Jorge Landa is a senior adviser in reservoir engineering with Chevron Energy Technology. His work experience before joining Chevron includes 15 years with Halliburton. Landa earned MS and PhD degrees in petroleum engineering from Stanford University and a mechanical engineering degree from Universidad de Buenos Aires. He has written 14 papers in the areas of history matching, uncertainty assessment, well testing and data integration in reservoir characterization.

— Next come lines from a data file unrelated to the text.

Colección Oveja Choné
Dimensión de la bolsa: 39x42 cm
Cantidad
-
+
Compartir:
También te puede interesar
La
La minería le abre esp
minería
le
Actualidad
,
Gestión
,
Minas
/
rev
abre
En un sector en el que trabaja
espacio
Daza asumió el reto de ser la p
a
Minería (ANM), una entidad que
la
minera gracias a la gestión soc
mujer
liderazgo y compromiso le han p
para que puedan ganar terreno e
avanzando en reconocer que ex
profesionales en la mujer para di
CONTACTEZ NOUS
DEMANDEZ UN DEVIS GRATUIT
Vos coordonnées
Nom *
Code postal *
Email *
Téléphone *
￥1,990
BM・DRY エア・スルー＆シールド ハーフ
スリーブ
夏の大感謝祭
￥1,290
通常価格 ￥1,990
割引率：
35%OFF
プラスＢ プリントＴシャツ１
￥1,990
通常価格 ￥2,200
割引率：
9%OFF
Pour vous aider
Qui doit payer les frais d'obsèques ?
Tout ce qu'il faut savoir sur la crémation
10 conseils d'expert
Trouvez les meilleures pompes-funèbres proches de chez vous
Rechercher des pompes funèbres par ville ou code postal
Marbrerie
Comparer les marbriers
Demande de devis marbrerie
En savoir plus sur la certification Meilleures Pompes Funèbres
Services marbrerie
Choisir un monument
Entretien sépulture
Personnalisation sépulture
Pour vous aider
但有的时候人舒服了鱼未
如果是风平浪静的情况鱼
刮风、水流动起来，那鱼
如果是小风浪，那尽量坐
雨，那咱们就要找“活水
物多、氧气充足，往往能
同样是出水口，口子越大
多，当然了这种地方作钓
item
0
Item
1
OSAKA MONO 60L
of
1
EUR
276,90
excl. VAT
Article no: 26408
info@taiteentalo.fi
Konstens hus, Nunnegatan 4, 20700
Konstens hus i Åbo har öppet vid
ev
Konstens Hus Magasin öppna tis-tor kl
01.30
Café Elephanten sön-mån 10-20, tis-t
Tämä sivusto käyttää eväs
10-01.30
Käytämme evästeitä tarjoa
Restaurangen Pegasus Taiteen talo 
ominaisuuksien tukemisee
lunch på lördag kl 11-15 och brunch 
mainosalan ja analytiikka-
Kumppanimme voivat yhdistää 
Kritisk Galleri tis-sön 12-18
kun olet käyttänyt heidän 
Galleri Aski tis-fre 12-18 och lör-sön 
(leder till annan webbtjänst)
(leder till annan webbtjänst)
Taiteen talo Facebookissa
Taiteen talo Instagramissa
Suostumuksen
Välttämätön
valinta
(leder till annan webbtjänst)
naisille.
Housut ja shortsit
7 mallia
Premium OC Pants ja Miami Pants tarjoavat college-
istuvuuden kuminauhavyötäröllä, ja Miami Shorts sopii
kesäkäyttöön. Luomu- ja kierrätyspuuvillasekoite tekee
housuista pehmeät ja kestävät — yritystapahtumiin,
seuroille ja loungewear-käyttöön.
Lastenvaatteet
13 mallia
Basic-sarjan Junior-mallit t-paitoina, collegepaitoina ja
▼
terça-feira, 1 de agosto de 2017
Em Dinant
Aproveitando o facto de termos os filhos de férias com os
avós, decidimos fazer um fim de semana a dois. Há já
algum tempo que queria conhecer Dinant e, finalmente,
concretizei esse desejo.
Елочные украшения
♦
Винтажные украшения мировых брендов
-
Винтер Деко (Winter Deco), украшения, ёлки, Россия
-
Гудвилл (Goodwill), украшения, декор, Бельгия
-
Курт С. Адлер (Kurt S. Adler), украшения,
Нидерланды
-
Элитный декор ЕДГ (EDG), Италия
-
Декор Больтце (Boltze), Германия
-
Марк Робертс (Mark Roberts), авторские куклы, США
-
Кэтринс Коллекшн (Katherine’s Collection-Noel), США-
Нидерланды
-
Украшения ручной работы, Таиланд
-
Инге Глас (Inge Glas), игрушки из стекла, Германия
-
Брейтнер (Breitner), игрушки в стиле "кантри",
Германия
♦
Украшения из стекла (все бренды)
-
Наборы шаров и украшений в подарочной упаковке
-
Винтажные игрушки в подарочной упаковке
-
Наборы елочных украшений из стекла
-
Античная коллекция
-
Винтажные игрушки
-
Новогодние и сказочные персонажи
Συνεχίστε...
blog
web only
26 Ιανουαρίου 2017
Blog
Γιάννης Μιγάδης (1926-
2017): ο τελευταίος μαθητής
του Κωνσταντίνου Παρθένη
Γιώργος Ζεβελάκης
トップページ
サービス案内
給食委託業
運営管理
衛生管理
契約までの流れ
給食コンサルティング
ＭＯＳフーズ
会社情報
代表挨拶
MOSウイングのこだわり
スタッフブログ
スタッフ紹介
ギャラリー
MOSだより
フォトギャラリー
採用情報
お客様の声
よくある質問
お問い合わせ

Facing the current challenge of oil industry, modern and efficient reservoir management is necessary. Making the right decision of reservoir development utilizing all available data in a timely manner is the key of successful operation. For mature reservoirs, this requires high quality uncertainty assessment of long term performance forecast estimations. The most difficult component of the total uncertainty in forecast is the one that stems from the implicit uncertainty in the geological and reservoir simulation model. In fact, regardless the amount of reservoir data that we collect, there is no way to define uniquely the reservoir model. It is thus necessary to work in an integrated probabilistic framework; and incorporating production data into the reservoir model is an important step to reduce the associated uncertainty in reservoir characterization and performance forecast. The technical challenge is in obtaining probabilistic description of the reservoir models. For mature reservoirs, this implies finding not one, but a large number of reservoir models that are consistent not only with the geological data but also with the production data. Applying smart sampling techniques combined with Monte Carlo simulation within a probabilistic framework, and utilizing available high performance computing resources, it is feasible to find multiple solutions to the history matching problem that can be used to estimate uncertainty for making management decision in a realistic time frame. This presentation will demonstrate the practical approach to solve this critical problem using field examples.